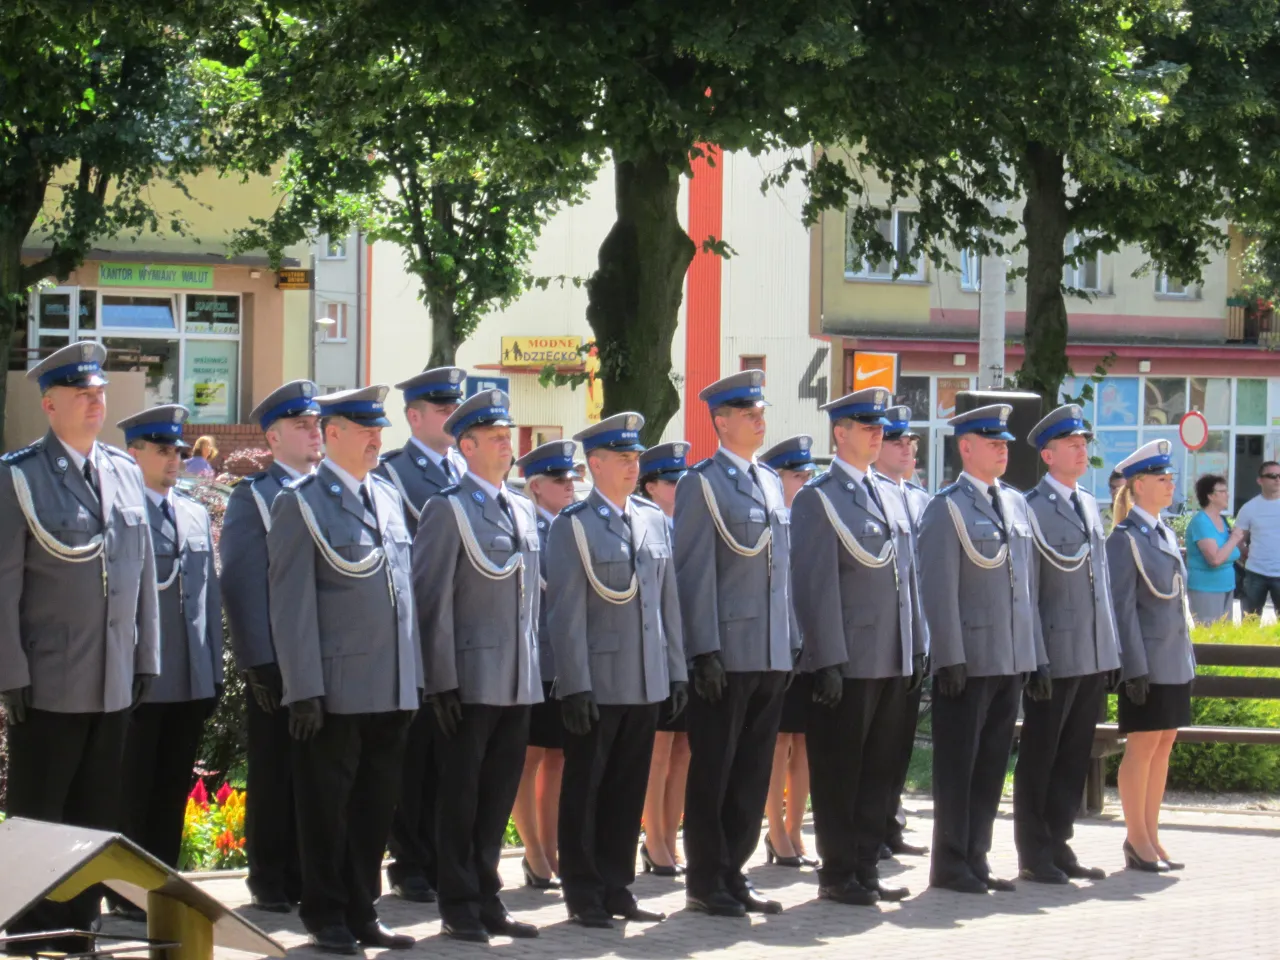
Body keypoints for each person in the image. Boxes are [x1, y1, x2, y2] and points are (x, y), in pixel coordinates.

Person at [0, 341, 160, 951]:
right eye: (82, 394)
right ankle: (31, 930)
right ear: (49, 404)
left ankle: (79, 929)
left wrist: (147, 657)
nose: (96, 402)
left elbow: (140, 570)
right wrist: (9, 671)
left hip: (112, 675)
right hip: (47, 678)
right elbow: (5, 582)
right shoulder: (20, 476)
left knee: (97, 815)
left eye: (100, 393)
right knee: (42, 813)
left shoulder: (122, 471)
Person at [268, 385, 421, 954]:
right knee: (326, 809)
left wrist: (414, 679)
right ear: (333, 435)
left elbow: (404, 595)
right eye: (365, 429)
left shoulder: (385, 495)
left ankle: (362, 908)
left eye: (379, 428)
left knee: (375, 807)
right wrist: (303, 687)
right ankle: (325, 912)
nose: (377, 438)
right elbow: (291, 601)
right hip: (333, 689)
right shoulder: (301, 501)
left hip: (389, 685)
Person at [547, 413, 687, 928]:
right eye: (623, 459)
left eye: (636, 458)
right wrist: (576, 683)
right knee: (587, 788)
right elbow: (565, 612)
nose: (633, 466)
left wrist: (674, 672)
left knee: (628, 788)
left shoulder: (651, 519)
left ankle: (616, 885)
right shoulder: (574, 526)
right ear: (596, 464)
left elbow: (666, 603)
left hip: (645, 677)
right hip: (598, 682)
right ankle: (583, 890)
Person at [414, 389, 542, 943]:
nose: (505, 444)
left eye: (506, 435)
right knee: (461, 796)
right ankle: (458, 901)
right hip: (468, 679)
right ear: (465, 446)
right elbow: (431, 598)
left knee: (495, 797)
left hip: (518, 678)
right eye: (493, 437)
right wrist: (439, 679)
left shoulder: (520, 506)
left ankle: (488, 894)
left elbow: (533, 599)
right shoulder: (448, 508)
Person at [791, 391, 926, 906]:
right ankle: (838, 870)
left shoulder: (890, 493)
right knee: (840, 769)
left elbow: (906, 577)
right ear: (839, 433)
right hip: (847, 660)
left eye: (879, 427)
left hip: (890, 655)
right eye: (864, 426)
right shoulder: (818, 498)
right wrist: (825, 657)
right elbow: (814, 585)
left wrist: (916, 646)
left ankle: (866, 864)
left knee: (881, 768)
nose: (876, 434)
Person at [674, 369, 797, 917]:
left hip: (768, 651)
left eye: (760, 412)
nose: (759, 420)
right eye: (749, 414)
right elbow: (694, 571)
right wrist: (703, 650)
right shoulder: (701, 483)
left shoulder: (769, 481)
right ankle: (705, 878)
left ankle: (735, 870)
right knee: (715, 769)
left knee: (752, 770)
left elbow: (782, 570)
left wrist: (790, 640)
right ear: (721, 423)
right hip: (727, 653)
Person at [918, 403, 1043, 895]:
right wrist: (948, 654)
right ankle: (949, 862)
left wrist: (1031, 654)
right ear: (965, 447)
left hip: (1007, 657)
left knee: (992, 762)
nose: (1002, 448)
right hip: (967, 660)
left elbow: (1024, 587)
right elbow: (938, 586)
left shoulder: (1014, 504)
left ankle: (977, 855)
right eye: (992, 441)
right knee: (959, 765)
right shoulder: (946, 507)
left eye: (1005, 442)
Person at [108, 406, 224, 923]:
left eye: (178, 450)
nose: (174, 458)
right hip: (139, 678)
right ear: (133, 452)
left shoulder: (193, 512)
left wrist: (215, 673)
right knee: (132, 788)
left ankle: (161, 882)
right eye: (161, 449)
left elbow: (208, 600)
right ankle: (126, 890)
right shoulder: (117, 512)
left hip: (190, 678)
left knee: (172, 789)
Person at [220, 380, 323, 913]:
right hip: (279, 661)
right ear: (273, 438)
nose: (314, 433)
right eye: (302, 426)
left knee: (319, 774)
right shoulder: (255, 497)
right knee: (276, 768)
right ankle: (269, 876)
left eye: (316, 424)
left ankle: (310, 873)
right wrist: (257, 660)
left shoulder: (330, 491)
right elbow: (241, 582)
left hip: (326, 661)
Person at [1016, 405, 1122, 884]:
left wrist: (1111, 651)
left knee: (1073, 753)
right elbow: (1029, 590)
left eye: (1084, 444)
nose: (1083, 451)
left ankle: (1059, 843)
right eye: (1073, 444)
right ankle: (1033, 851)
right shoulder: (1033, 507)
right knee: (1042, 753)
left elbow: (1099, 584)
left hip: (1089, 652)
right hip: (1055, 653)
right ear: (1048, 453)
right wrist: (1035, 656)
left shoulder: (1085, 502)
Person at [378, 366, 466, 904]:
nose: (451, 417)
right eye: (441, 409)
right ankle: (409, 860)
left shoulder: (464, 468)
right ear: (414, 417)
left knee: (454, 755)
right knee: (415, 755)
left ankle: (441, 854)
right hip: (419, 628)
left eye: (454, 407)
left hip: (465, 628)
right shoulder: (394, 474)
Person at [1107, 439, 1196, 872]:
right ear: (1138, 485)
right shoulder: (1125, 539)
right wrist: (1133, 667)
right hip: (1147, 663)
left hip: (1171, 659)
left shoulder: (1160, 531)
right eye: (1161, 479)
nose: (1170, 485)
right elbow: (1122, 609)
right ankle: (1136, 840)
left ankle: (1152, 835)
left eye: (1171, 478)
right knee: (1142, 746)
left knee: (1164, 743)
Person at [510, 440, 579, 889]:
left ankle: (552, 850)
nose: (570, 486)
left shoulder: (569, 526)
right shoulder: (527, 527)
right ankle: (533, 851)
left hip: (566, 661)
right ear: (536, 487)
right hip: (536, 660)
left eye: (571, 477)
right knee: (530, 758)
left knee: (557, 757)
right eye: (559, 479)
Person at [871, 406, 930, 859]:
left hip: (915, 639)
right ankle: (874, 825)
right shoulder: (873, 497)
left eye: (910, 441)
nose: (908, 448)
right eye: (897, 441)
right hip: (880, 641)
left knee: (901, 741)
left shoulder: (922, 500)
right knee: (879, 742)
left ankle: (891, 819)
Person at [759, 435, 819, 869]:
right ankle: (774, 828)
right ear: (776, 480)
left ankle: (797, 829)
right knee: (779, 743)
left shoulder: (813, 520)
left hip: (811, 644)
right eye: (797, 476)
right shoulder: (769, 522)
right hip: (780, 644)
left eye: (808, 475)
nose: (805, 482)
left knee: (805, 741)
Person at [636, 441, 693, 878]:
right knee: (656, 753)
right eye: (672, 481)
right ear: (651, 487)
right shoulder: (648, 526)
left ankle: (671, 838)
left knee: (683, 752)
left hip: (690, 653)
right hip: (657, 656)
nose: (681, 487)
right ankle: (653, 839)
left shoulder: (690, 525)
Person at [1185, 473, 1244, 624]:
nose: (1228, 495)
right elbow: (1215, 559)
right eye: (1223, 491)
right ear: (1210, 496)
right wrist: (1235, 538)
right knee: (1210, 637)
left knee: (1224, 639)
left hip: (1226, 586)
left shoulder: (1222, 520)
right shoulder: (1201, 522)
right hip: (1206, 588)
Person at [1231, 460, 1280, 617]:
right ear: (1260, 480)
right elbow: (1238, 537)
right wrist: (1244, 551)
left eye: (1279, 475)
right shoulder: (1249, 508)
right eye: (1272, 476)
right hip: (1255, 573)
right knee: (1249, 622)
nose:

◆ **Task to carry out**
Take the line above containing "left eye: (760, 412)", the line containing "left knee: (752, 770)", and all lines in between, and copy them exactly without anything else.

◆ **Output for this task**
left eye: (760, 412)
nose: (759, 420)
right eye: (749, 414)
right elbow: (694, 571)
right wrist: (703, 650)
right shoulder: (701, 483)
left shoulder: (769, 481)
right ankle: (705, 878)
left ankle: (735, 870)
right knee: (715, 769)
left knee: (752, 770)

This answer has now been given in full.